Emma hadn’t met Colin until September. She suspected his friendship with the Irish priest was less of a mystery to her than to his brothers. Finian Bracken was a fish out of water in Rock Point. He had no history with the town and little familiarity with the FBI. He also had a ready Irish wit, and he knew whiskey. He was objective, intelligent, tolerant—a safe friend for a federal agent with secrets.
Andy Donovan held his small glass to the light and examined the Scotch’s deep caramel color, then swirled it and brought it to his nose. He raised his eyes—the same shade of gray as Colin’s—to Finian. “Do you want me to tell you what I smell?”

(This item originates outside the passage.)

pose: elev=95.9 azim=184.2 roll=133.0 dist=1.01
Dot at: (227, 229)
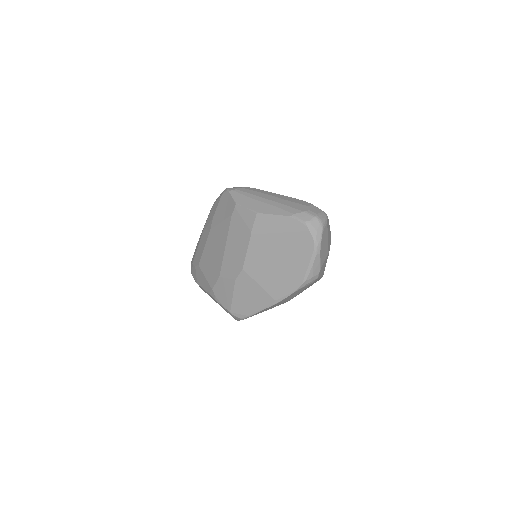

“If you like,” Finian said. “Just sniff. Don’t inhale deeply. It’s not a yoga class.”
“As if you’d ever find one of us in a yoga class,” Andy said, then shrugged. “It smells like peat.”
Finian observed him with interest. “What else? Do you smell spices, fruit—chocolate, maybe?”
“Nope. It smells like an expensive Scotch to me.”
“Have a taste, then,” the priest said with a sigh, his Irish Kerry accent more pronounced than usual.
“No problem.” Andy tossed back the Scotch and made a face. “I’m with Emma. Too smoky for me.”
It was the final whiskey of the evening. The Donovan brothers hadn’t left so much as a drop in any of the specially designed glasses, one for each whiskey. The glasses all had little hats, like Scottish tams, that concentrated the aromas of each sample. Finian had brought them from the rectory; Hurley’s didn’t have whiskey nosing glasses. Before turning to the priesthood six years ago, Finian and his twin brother, Declan, had founded and operated Bracken Distillers on the southwest Irish coast. Bracken 15 year old, an award-winning single malt and rare peated Irish whiskey, was one of the night’s offerings—or “expressions,” as Finian called his lineup of bottles.
Emma noticed Mike, the eldest Donovan, eyeing her from across the round table. He was down from the remote Bold Coast where he worked as an independent wilderness guide. “Special Agent Sharpe’s a wine drinker. Aren’t you, Emma?”
She couldn’t detect any hint of criticism or sarcasm in his tone, but he still was looking at her as if she had done something wrong. “I like wine.” She kept any defensiveness out of her voice. “How about you, Mike? Do you pack a nice Central Coast red in your canoe when you take tourists on moose-sighting excursions?”
Kevin and Andy both grinned. Mike ignored them and settled back in his chair. “I took a couple out on the river in August. They had a wicker picnic hamper stocked with real wineglasses, cloth napkins, silver cutlery, French cheese, a baguette, apples and pears and two bottles of fancy wine.”
“Must have weighed down the canoe,” Kevin, the marine patrol officer, said.
“Oh, yeah. They insisted on having a picnic on the riverbank but they didn’t count on Maine mosquitoes. They lasted three minutes before we had to throw everything back in the canoe. We paddled straight back to their car.”
“Don’t tell me,” Andy said, amused. “The next stop on their Maine tour was Heron’s Cove.”